«Notre industrie est la première à avoir planté et sera la dernière à reprendre», affirme le vice-président exécutif du Groupe Hôtelier Grand Château et directeur général du Sheraton Laval, Yannick Pazzi.
Selon l’agence immobilière CBRE, le retour à la «nouvelle normalité» dans le secteur de l’hébergement n’est pas prévu avant 2023. En clair, la nouvelle réalité suggère ici un niveau d’activité inférieur de 15 à 20 % par rapport à la période avant COVID-19, précise-t-il.
Ces prévisions collent aux analyses prospectives auxquelles M. Pazzi s’est livré pour le Sheraton Laval et le Hilton Montréal/Laval qu’exploite dans la région le Groupe Hôtelier Grand Château.
Au rythme où vont les choses, le Sheraton et le Hilton boucleraient l’exercice 2020-2021 avec un taux d’occupation respectif avoisinant les 18 % et 15 %, et ce, à la condition qu’il n’y ait pas reconfinement, prenait soin d’ajouter le principal intéressé en entrevue au Courrier Laval. Dans les jours qui ont suivi cet entretien, la région passait en mode orange avant de basculer en zone rouge la semaine suivante.
M. Pazzi affirmait qu’il lui faudra attendre encore 2 ans pour espérer atteindre la barre des 50 % d’occupation, voire 4 ans pour revenir au niveau de la dernière année, alors que 80 % des 454 chambres qu’abritent les deux établissements étaient occupées quotidiennement.

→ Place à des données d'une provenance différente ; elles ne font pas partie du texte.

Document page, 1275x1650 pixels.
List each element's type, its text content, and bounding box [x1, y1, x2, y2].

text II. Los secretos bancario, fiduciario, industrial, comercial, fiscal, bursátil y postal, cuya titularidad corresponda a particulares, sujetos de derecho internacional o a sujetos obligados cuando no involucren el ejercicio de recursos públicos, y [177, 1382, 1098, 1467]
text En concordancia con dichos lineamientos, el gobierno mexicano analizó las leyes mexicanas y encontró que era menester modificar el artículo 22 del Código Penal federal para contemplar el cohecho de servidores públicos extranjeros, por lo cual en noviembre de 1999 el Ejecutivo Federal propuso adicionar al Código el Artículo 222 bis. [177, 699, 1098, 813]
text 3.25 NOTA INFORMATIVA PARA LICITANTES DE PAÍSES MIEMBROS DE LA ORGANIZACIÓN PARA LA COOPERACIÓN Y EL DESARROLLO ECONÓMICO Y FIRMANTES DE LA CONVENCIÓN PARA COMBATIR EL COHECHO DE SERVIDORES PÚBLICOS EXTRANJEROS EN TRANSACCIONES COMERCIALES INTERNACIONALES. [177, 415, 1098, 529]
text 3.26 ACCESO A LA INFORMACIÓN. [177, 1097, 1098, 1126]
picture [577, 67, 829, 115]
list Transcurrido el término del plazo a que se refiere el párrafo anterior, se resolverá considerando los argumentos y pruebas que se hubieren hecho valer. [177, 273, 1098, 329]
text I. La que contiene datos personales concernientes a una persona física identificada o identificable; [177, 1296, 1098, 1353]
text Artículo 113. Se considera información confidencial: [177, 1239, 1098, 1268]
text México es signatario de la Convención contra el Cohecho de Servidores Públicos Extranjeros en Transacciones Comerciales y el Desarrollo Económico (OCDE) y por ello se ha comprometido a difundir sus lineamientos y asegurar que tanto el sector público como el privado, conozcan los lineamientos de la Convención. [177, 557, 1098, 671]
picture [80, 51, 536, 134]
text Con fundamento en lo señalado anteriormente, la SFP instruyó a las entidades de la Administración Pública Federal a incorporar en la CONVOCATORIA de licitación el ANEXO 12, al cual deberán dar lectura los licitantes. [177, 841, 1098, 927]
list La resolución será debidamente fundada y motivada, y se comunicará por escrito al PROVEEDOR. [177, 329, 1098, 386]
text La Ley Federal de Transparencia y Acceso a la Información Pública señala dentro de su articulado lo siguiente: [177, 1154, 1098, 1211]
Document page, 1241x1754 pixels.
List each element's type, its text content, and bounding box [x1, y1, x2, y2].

Encore-là, ces projections demeurent conditionnelles à la découverte en 2021 d’un vaccin ou d’un médicament antiviral contre le virus de la COVID-19.
Le 22 septembre, la Fédération canadienne de l’entreprise indépendante (FCEI) rendait publique une étude nettement plus pessimiste.
De fait, advenant que la reprise économique ne gagne pas en vigueur rapidement, on avançait que le retour à la normale pourrait prendre plus de huit ans pour le secteur de l’hébergement et de la restauration.
Congrès
«Le Sheraton, c’est aussi le centre des congrès qui génère près de 50 % de nos revenus», mentionne son directeur général.
En date du 18 septembre, l’établissement avait essuyé des pertes de l’ordre de 90 % depuis le début de la nouvelle année fiscale, le 1er mars. «C’est une catastrophe», lâche-t-il.
La grande salle de banquet pouvant recevoir jusqu’à 1800 personnes est déserte depuis le 12 mars. En six mois, la plus importante réservation est venue d’un groupe de 35 personnes qui organisait un congrès virtuel dans le cadre d’une formation obligatoire pour des travailleurs désireux de maintenir leur permis de travail aux États-Unis, illustre Yannick Pazzi.
Et même si la demande y était, le Centre des congrès ne pourrait actuellement accueillir un congrès de plus 170 personnes, mesures de distanciation obligent.
Emplois
En temps normal, le Sheraton et le Hilton emploient plus de 400 personnes dont la moitié à temps plein.
De ce nombre, seulement 22 % est au travail.
«Au bout de trois mois, on a eu des décisions très difficiles à prendre, mentionne le dirigeant. Et s’il y avait une deuxième vague, on serait contraints de réduire encore davantage nos effectifs.»
Au moment de l’entrevue, il saluait d’ailleurs le programme de Subvention salariale d’urgence du Canada (SSUC) sans lequel les mises à pied auraient été encore plus importantes au sein de son organisation. «C’est la meilleure mesure que nous avons eue jusqu’à présent», affirmait celui qui souhaitait ardemment le maintien du programme. Son vœu allait être exaucé quelques jours plus tard lors du discours du Trône.
Fardeau fiscal
Au-delà d’un gel de taxes, le dirigeant du Groupe Hôtelier Grand Château en appelle à un programme qui allégerait le fardeau fiscal du parc hôtelier.
«Quand on roule à 10 % de nos revenus, tout doit être revu, requestionné, réévalué», dit-il en parlant des impôts fonciers qui représentent «énormément d’argent».
En clair, pour l’année en cours, les taxes municipales totalisent quelque 900 000 $ pour les deux hôtels lavallois.
Or, considérant que l’impôt foncier constitue la principale source de financement des Villes et que celles-ci ne sont pas autorisées à adopter un budget déficitaire, les gouvernements supérieurs s’en trouvent directement interpellés.
«Si ça prend cinq ans pour retrouver notre vitesse de croisière, ça va prendre des moyens et des outils pour être capable de tenir le coup», soutient Yannick Pazzi qui préside également le conseil d’administration de Tourisme Laval.
À cet égard, il rappelle que la situation est tout aussi critique pour l’ensemble des acteurs œuvrant dans l’industrie récréotouristique.